• [TASK ITEM]:
Restate, exactly as written, the entries below from the line that holds "right ankle: (493, 757, -12)" through the line that holds "right knee: (236, 310, 19)". Pictures are not part of the copy.

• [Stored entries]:
- Opening Delimiter -

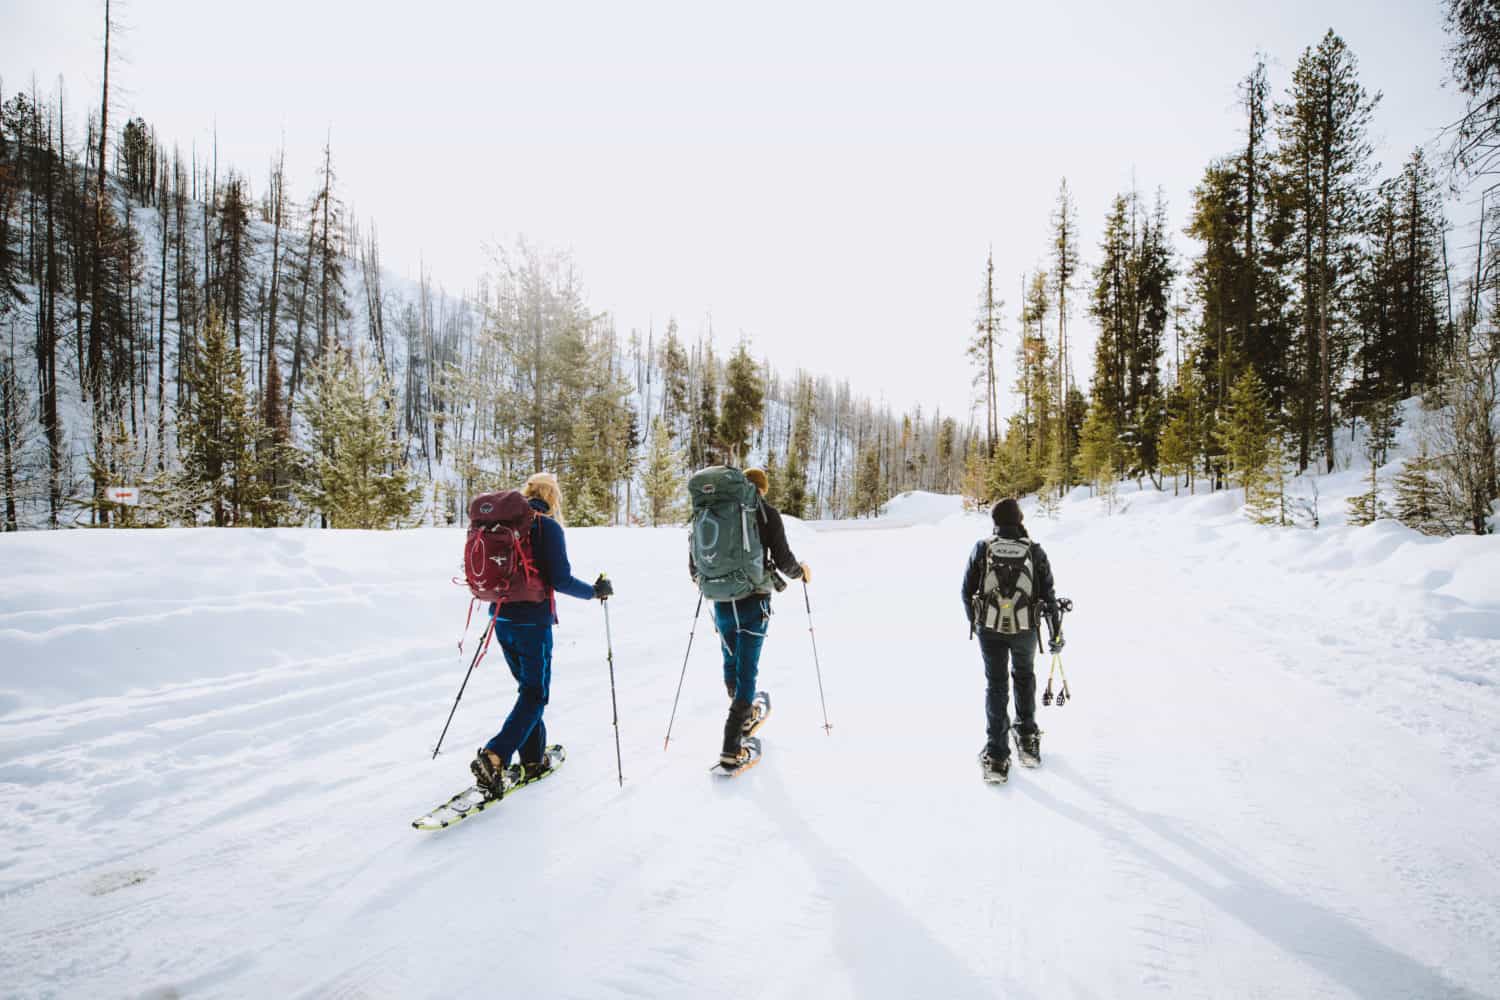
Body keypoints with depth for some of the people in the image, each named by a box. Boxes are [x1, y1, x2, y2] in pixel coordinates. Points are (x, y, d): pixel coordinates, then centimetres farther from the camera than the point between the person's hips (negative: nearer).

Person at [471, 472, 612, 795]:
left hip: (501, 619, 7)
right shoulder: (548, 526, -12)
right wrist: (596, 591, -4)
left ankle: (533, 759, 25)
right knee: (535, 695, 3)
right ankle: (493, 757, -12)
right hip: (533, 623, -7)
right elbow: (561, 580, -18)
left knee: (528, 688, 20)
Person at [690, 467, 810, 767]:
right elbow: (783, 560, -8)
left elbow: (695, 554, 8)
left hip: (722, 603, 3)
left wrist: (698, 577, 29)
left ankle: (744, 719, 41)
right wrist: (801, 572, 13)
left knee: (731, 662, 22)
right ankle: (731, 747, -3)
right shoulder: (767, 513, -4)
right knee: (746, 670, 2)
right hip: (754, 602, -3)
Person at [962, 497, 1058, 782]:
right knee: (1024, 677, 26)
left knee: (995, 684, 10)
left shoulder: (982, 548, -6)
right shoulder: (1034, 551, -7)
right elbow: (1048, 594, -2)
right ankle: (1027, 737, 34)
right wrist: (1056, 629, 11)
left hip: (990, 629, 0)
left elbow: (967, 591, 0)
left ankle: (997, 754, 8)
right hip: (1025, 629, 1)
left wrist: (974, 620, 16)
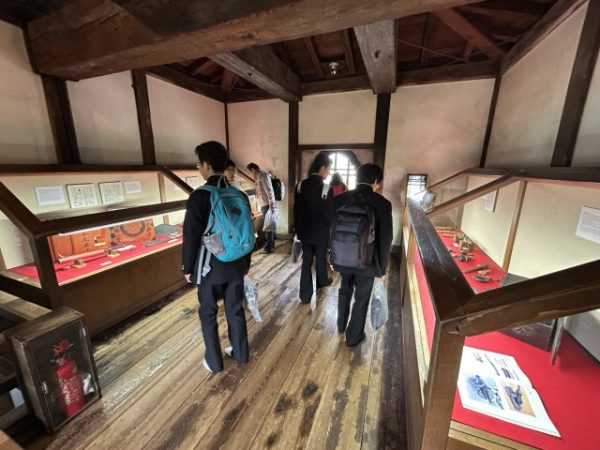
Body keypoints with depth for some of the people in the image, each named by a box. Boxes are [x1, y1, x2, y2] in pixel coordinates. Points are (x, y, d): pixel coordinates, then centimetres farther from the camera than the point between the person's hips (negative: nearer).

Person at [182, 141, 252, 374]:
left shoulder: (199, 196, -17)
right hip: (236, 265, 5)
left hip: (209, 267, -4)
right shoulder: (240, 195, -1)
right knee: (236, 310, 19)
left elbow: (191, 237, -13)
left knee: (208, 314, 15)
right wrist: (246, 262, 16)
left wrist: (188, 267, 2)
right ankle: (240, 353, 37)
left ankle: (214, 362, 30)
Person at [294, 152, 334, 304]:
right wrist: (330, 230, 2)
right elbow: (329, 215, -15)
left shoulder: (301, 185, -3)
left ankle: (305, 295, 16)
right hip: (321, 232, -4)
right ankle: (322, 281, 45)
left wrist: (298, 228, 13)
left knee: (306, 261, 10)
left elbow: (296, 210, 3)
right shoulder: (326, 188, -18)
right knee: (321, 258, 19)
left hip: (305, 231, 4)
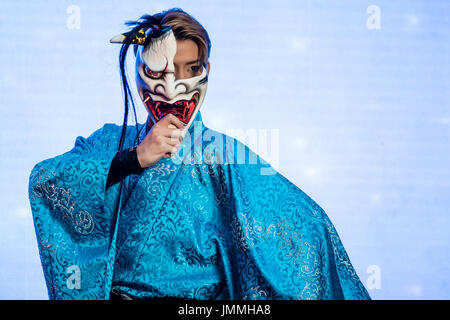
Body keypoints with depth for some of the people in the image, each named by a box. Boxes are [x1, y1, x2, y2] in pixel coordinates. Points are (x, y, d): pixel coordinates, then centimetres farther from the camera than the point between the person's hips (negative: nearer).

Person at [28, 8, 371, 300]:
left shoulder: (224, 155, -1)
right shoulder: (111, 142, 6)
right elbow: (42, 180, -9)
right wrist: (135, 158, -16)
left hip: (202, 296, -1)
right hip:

- Closing Delimiter -

• [RESPONSE AREA]:
right ankle: (493, 757, -12)
right hip: (533, 623, -7)
right elbow: (561, 580, -18)
left knee: (528, 688, 20)
Person at [690, 467, 810, 767]:
right elbow: (783, 560, -8)
left elbow: (695, 554, 8)
left hip: (722, 603, 3)
left wrist: (698, 577, 29)
left ankle: (744, 719, 41)
right wrist: (801, 572, 13)
left knee: (731, 662, 22)
right ankle: (731, 747, -3)
right shoulder: (767, 513, -4)
right knee: (746, 670, 2)
right hip: (754, 602, -3)
Person at [962, 497, 1058, 782]:
right knee: (1024, 677, 26)
left knee: (995, 684, 10)
left shoulder: (982, 548, -6)
right shoulder: (1034, 551, -7)
right elbow: (1048, 594, -2)
right ankle: (1027, 737, 34)
right wrist: (1056, 629, 11)
left hip: (990, 629, 0)
left elbow: (967, 591, 0)
left ankle: (997, 754, 8)
right hip: (1025, 629, 1)
left wrist: (974, 620, 16)
Body keypoints with depth for some of the people in the image, each named by a box. Boxes are [x1, y1, x2, y2] in pixel coordinates. Points are (x, y, d): pixel coordinates, then centimetres farther from the camera than the point between the person's hips (negative: nearer).

Person at [182, 141, 252, 374]:
left shoulder: (199, 196, -17)
right hip: (236, 265, 5)
left hip: (209, 267, -4)
right shoulder: (240, 195, -1)
right knee: (236, 310, 19)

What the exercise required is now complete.